(Given text)

# 2019 in review



## baker (Dec 22, 2019)

Thought I'd go through and do the same as last year by making a post of my favourite wildlife photos over the last year. While I have still been rather busy over the last year with my PhD, I have been fortunate enough to get out and about a bit more this year to do some photography. I hope you all enjoy the photos below



Robust velvet gecko (Nebulifera robusta) by Cameron Baker, on Flickr



Southern angleheaded dragon (Lophosaurus spinipes) by Cameron Baker, on Flickr



Australian red eyed tree frog (Litoria chloris) by Cameron Baker, on Flickr



Yellow spotted monitor (Varanus panoptes) by Cameron Baker, on Flickr



Estuarine crocodile (Crocodylus porosus) by Cameron Baker, on Flickr

As field sites go, not many can beat this one!


Wenlock river by Cameron Baker, on Flickr



Estuarine crocodile by Cameron Baker, on Flickr



Pollination by Cameron Baker, on Flickr



Portrait of a king by Cameron Baker, on Flickr



Hatchling carpet python (Morelia spilota) by Cameron Baker, on Flickr



Narrow banded sand swimmer (Eremiascincus fasciolatus) by Cameron Baker, on Flickr



Curious mulga by Cameron Baker, on Flickr



Unwelcome by Cameron Baker, on Flickr



Urban bluie by Cameron Baker, on Flickr

Cheers, Cameron


----------



## Nero Egernia (Dec 23, 2019)

Awesome photos, Cameron.

Can I ask what sort of lighting/settings you used for night photography? I recently did a spotlighting trip and, while I saw a few interesting critters, my photography was rather awful.


----------



## baker (Dec 23, 2019)

Thanks for that Nero. 

For my night shots, and even a couple of the ones I take during the day, I use a yonguno flash with a 20 cm square diffuser attached to it to soften and spread the light out. I also use a flash trigger so that I can position the flash wherever I want depending on the style of shot I'm after. Setting wise, most of my shots are between f 7-11, shutter speed ~1/160-250 and iso ~125-200.

Cheers, Cameron


----------



## Nero Egernia (Dec 24, 2019)

baker said:


> Thanks for that Nero.
> 
> For my night shots, and even a couple of the ones I take during the day, I use a yonguno flash with a 20 cm square diffuser attached to it to soften and spread the light out. I also use a flash trigger so that I can position the flash wherever I want depending on the style of shot I'm after. Setting wise, most of my shots are between f 7-11, shutter speed ~1/160-250 and iso ~125-200.
> 
> Cheers, Cameron



Thanks for the information. I might give this a go. I was just using either the light from the torch or the standard flash, not sure on the settings, but either way, didn't make for very nice photos.


----------



## Ella C (Dec 24, 2019)

They are amazing photos! I would expect to see them on National geographic. Beautiful!


----------

(End Given text)

Work request
Copy the forum thread again, beginning at the words "Thanks for the" and stopping after "National geographic. Beautiful!", and replace "torch" with "headlamp". The rows are not needed here.

(Data for analysis)

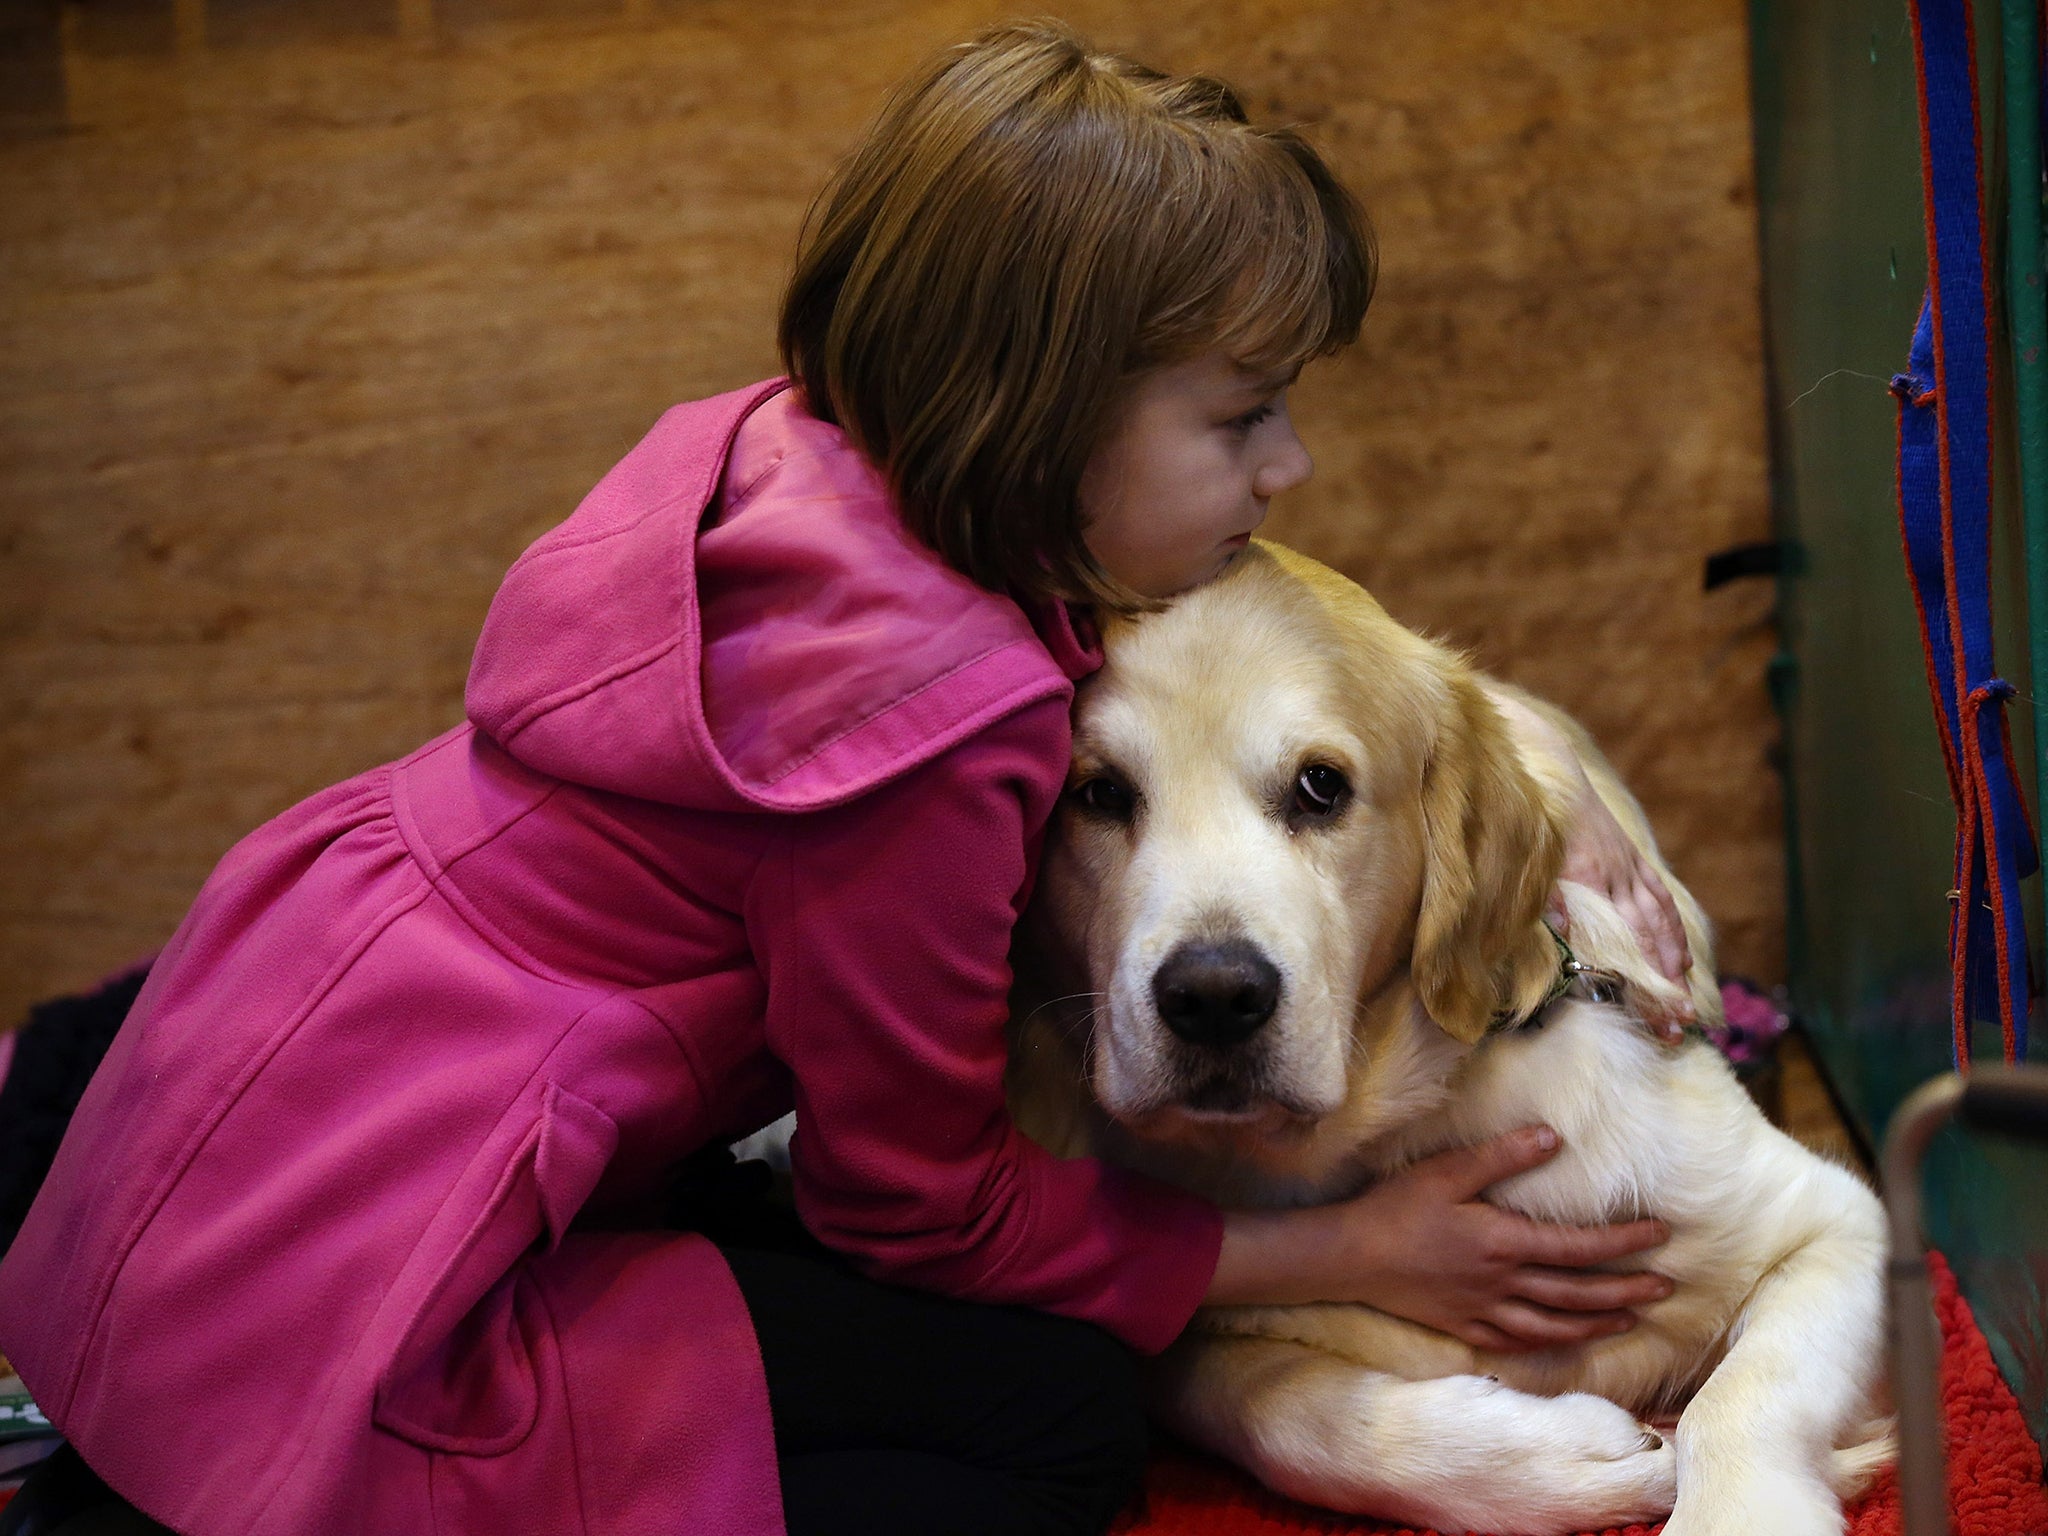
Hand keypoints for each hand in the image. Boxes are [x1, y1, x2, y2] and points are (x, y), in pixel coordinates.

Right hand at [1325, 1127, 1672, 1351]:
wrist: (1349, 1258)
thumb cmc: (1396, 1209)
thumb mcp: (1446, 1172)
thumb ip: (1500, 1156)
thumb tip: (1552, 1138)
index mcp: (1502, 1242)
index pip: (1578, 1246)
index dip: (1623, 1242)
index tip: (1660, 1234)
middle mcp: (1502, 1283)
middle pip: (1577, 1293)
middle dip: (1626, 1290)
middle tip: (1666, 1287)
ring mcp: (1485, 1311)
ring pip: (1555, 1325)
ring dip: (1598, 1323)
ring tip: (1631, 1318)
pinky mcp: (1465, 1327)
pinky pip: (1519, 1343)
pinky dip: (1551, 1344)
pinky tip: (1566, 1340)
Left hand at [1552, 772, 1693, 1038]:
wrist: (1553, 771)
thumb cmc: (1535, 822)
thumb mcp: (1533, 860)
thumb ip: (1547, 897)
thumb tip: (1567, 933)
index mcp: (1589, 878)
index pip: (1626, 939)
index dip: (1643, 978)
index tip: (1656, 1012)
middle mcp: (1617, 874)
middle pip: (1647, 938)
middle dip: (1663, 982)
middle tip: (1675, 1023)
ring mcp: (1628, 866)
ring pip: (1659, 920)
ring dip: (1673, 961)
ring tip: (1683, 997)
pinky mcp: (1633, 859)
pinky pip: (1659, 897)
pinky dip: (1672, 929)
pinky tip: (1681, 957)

(End Data for analysis)

Reply to the task
Thanks for the information. I might give this a go. I was just using either the light from the headlamp or the standard flash, not sure on the settings, but either way, didn't make for very nice photos.


----------



## Ella C (Dec 24, 2019)

They are amazing photos! I would expect to see them on National geographic. Beautiful!